What if emotional scars were beautiful?
How a centuries old Japanese tradition can help us to see our emotional scars as a thing of beauty.
Kintsugi, meaning repair with gold, is the centuries old Japanese art of mending broken pottery with gold dust and lacquer. The resulting golden seams become an intrinsic part of the pot, creating something unique with the gold lines adding to both the beauty and the strength of the pot.
There is no attempt to disguise the damage, the cracks aren’t hidden. They are celebrated. The ‘scars’ are seen as symbols of an event that happened in the life of the object, not as something that weakened it or makes it worth less than it was before. A pot isn’t written off because it has been broken. Through the process of being broken and repaired, something with added character and resilience emerges.
It is beautiful because it has been broken.
I got to thinking how this is so different to the way we perceive ourselves when we believe we are broken. I have worked with lots of people who have used words about themselves like broken, damaged, weak, worthless… take your pick. I have felt them all. When we think of ourselves as broken, we think of ourselves as being less than we were, diminished, weaker.
Nobody gets through life unscathed.
Our broken bits are the results of our life experiences. They are our story. And whilst we think of them as signs that we are imperfect, then we will be afraid. Afraid of further damage and afraid of being rejected and abandoned. So, we protect ourselves.
We try to avoid any situations that might result in feelings like failure, rejection, or shame.
We avoid showing who we really are rather than risk others seeing just how flawed, imperfect and not good enough we are.
We ignore the broken pieces, and either ‘shove them to the back of the cupboard’ or patch them up.
But the cracks are still there and every time we notice one, it reminds us of just how vulnerable we are to more damage. And just how imperfect and unlovable we fear we are when others see our flaws.
Our vulnerability terrifies us.
We are afraid and ashamed of our cracks and chips. We don’t want to show them, and we don’t want to see them. So, we hide them. From others and from ourselves.

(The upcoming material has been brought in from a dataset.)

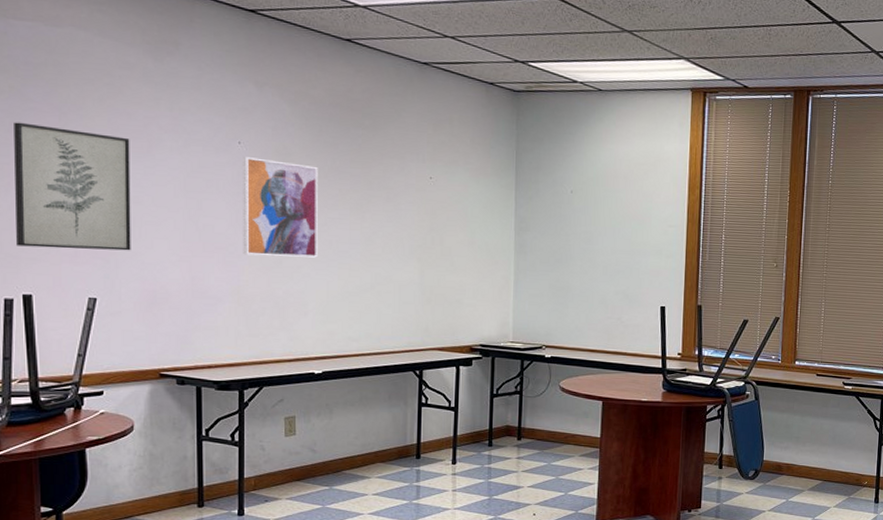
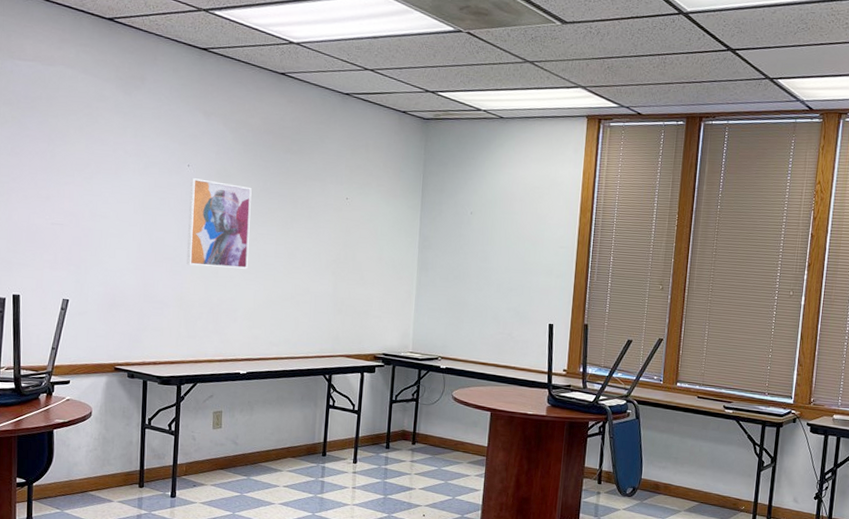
wall art: present [14,122,131,251] -> none [10,147,102,259]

When you hide in this way, protecting yourself and fearful of your vulnerability then you only live half a life at best. Afraid to be and show who you are you spend your life hiding the cracks and chips that are part of you under layers of behaviours, beliefs, justifications and judgement. You lock your true self away and over time it gets buried. Much like a broken pot it gets neglected and abandoned and is completely unable to be what it was always meant to be. After all, who pays attention to a broken, cracked pot?
But by paying attention to your cracks and chips, by embracing, honouring and respecting what is damaged, scarred, vulnerable and imperfect you transform them, and they become your golden seams – then you are no longer afraid.
You are ready to embrace your true self and live fully in the world with the beauty and strength of your perfectly imperfect self on display for all to see.
Forget your perfect offering. There is a crack in everything. That is how the light gets in.